Once the equipment is ready to ship, factors beyond our control in air freight availability become extremely important. It could be that a piece of equipment finally becomes available after returning from a fire, is programmed and arranged to be shipped—but because of limited cargo space, can’t leave Boise until the following day. Or maybe it made it to the cargo hold of the last flight out, but the flight was canceled due to a mechanical issue right before takeoff.
Whatever the case, predicting an ETA is an educated guess at best, one that assumes no major delays that are outside of anyone’s control.

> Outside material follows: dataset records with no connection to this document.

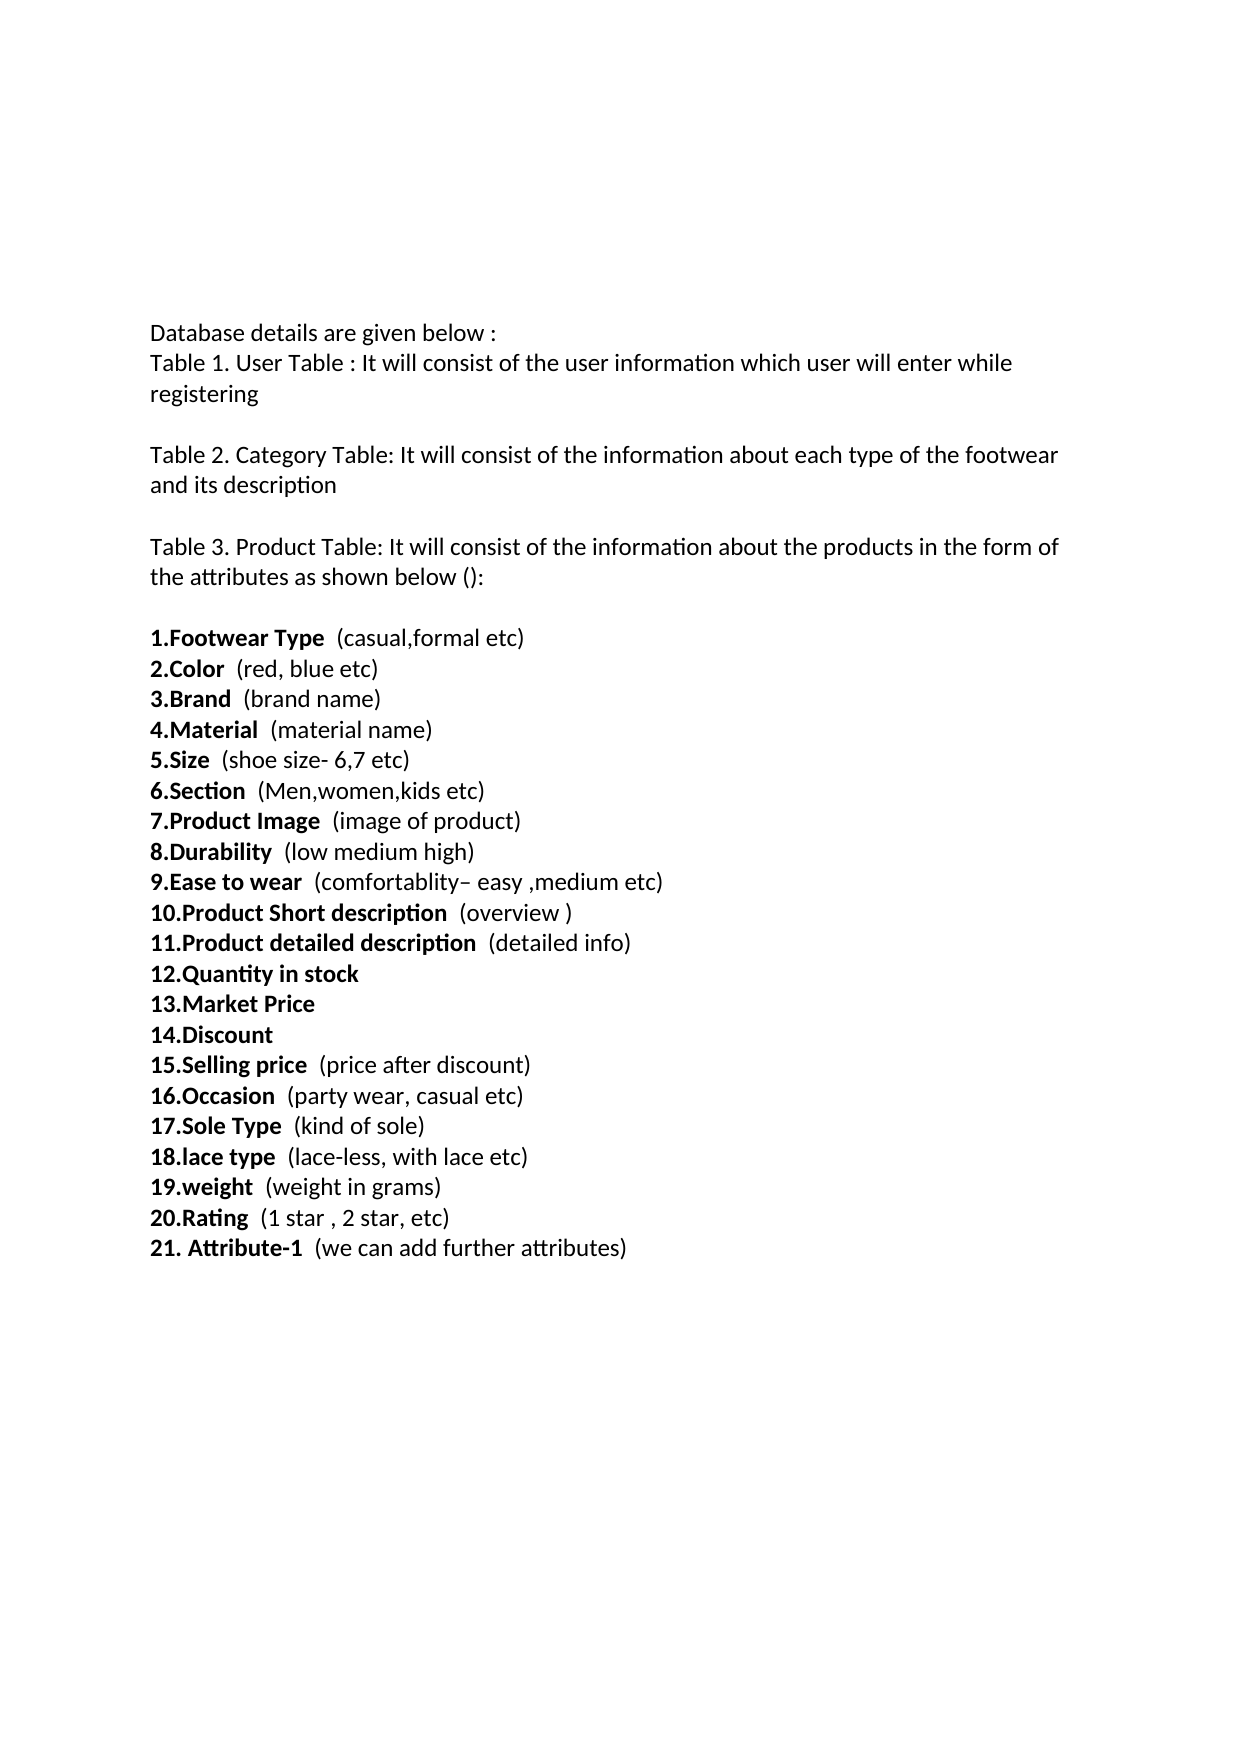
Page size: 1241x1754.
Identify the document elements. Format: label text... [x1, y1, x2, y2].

list 12.Quantity in stock [150, 958, 1090, 988]
list 8.Durability (low medium high) [150, 836, 1090, 866]
list 1.Footwear Type (casual,formal etc) [150, 622, 1090, 653]
list 17.Sole Type (kind of sole) [150, 1111, 1090, 1141]
list 10.Product Short description (overview ) [150, 897, 1090, 927]
list 18.lace type (lace-less, with lace etc) [150, 1141, 1090, 1172]
list 6.Section (Men,women,kids etc) [150, 775, 1090, 805]
list Database details are given below : [150, 317, 1090, 347]
list 14.Discount [150, 1019, 1090, 1049]
list 20.Rating (1 star , 2 star, etc) [150, 1202, 1090, 1233]
list Table 2. Category Table: It will consist of the information about each type of the footwear and its description [150, 439, 1090, 500]
list 21. Attribute-1 (we can add further attributes) [150, 1233, 1090, 1263]
list 7.Product Image (image of product) [150, 805, 1090, 836]
list 15.Selling price (price after discount) [150, 1049, 1090, 1080]
list Table 1. User Table : It will consist of the user information which user will enter while registering [150, 347, 1090, 408]
list 5.Size (shoe size- 6,7 etc) [150, 744, 1090, 775]
list 19.weight (weight in grams) [150, 1172, 1090, 1202]
list 11.Product detailed description (detailed info) [150, 927, 1090, 958]
list 3.Brand (brand name) [150, 683, 1090, 714]
list 2.Color (red, blue etc) [150, 653, 1090, 683]
list 4.Material (material name) [150, 714, 1090, 744]
list 9.Ease to wear (comfortablity– easy ,medium etc) [150, 866, 1090, 897]
list 16.Occasion (party wear, casual etc) [150, 1080, 1090, 1111]
list 13.Market Price [150, 988, 1090, 1019]
list Table 3. Product Table: It will consist of the information about the products in the form of the attributes as shown below (): [150, 531, 1090, 592]
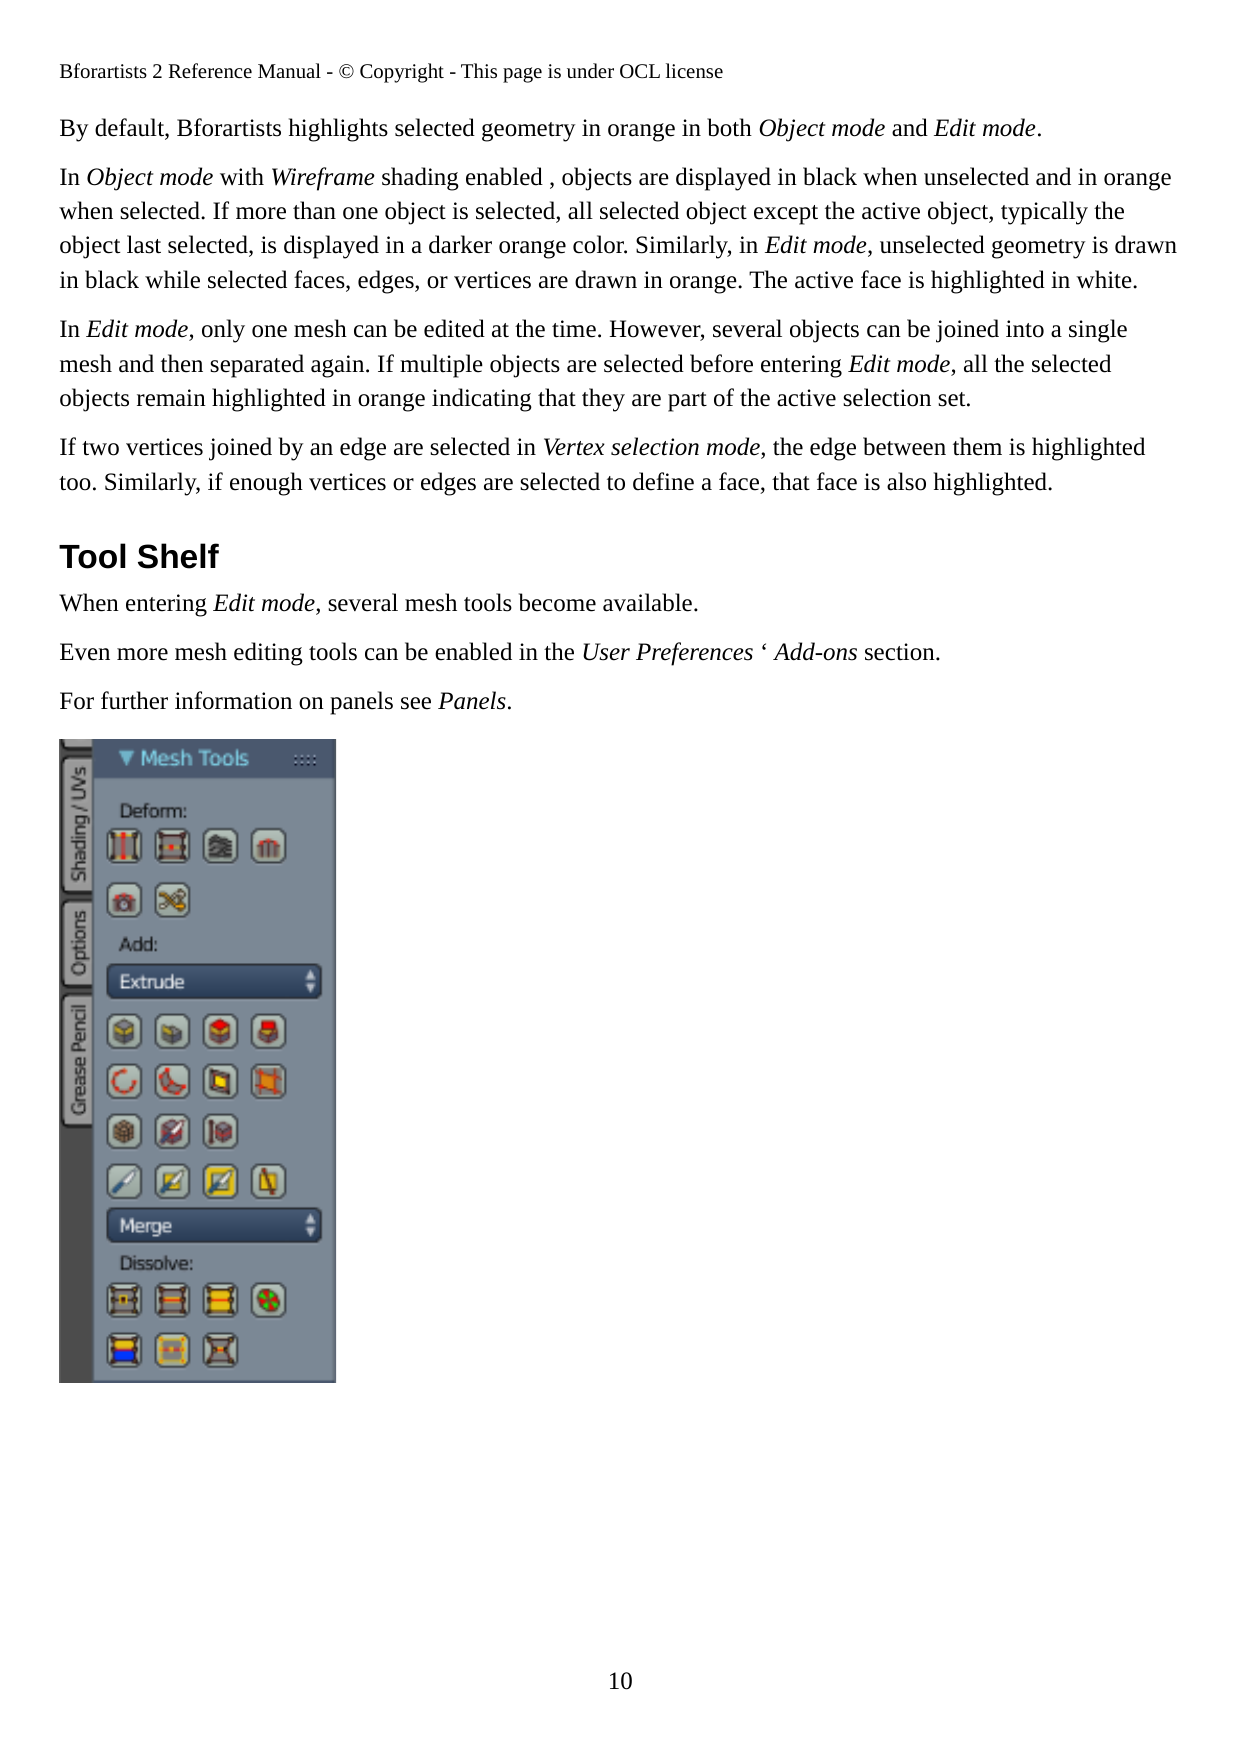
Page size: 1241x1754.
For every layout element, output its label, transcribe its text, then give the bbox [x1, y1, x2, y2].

picture [59, 739, 337, 1383]
text By default, Bforartists highlights selected geometry in orange in both Object mode and Edit mode. [59, 113, 1181, 141]
text In Object mode with Wireframe shading enabled , objects are displayed in black when unselected and in orange when selected. If more than one object is selected, all selected object except the active object, typically the object last selected, is displayed in a darker orange color. Similarly, in Edit mode, unselected geometry is drawn in black while selected faces, edges, or vertices are drawn in orange. The active face is highlighted in white. [59, 162, 1181, 294]
text Even more mesh editing tools can be enabled in the User Preferences ‘ Add-ons section. [59, 637, 1181, 666]
subtitle Tool Shelf [59, 537, 1181, 575]
text In Edit mode, only one mesh can be edited at the time. However, several objects can be joined into a single mesh and then separated again. If multiple objects are selected before entering Edit mode, all the selected objects remain highlighted in orange indicating that they are part of the active selection set. [59, 314, 1181, 412]
text When entering Edit mode, several mesh tools become available. [59, 588, 1181, 616]
text If two vertices joined by an edge are selected in Vertex selection mode, the edge between them is highlighted too. Similarly, if enough vertices or edges are selected to define a face, that face is also highlighted. [59, 432, 1181, 495]
text For further information on panels see Panels. [59, 686, 1181, 714]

Considerations When Ordering Supplies
Global supply chain disruption.
Though many of us may feel we are done with COVID-19, it is not done with us. The effects on supply chains come in many forms: shortage of raw materials (such as plastic for fire shelter liners and hardhats); competition for materials with higher priority commodities (medical supplies and fire supplies may use some of the same polymers or other raw materials, guess which is getting the priority?); decreased air cargo capacity (fewer flights, fewer pilots, but increasing travelers). These are only some of the factors that are severely altering availability of supplies and our ability to ship them.
Coordinate & Communicate.
Everyone understands that fire is a dynamic environment and one in which our best plans are often not realized in full, or in exactly the way we envisioned. But orders that come in cleanly have the best chance of working through the system and going out cleanly. For that reason, to the extent possible, it is best to consolidate orders. If an incident is in close enough proximity to an ICP, the cache may put a supply order and radios on the same truck, driven by a cache employee. This is almost invariably the quickest way, but it is also the cleanest way, with the fewest intermediate steps where equipment might go astray. Even if the order has to go through Fedex or commercial carrier, the more complete the order, the fewer failure points are created in transit.
Cache and commercial drivers are part of the mission, too.
We regularly acknowledge that driving is one of the most hazardous activities we engage in. Whether they have ever stepped foot on the fireline, it is without question that the driver bringing your miles of hose, or your radio repeater, is critical to the mission. That order may give you a chance to hold the entire Division. That driver, therefore, is suddenly one of the most important people in the success of the plan. Beyond just efficiency for efficiency’s sake, an efficient operation is a safer operation—fewer trips means less windshield time for drivers. Consider how you can get what you need in the most efficient way possible—including backhaul of equipment you no longer need on the fire.
"The bottom line is all involved understand the critical role of communication in firefighter safety and all efficiently complete the parts over which they have control."
My eyes were opened on this assignment to much of the behind-the-scenes work that takes place in our national cache system to outfit incidents with gear, radios, RAWS, and everything in between. In the past, I had honestly never given too much thought except to complain when, from my limited view on the fireline, it felt like it was taking too long to have my needs met. You place an order and then a while later your stuff appears, through an invisible process.
After this experience, I won’t make that mistake again.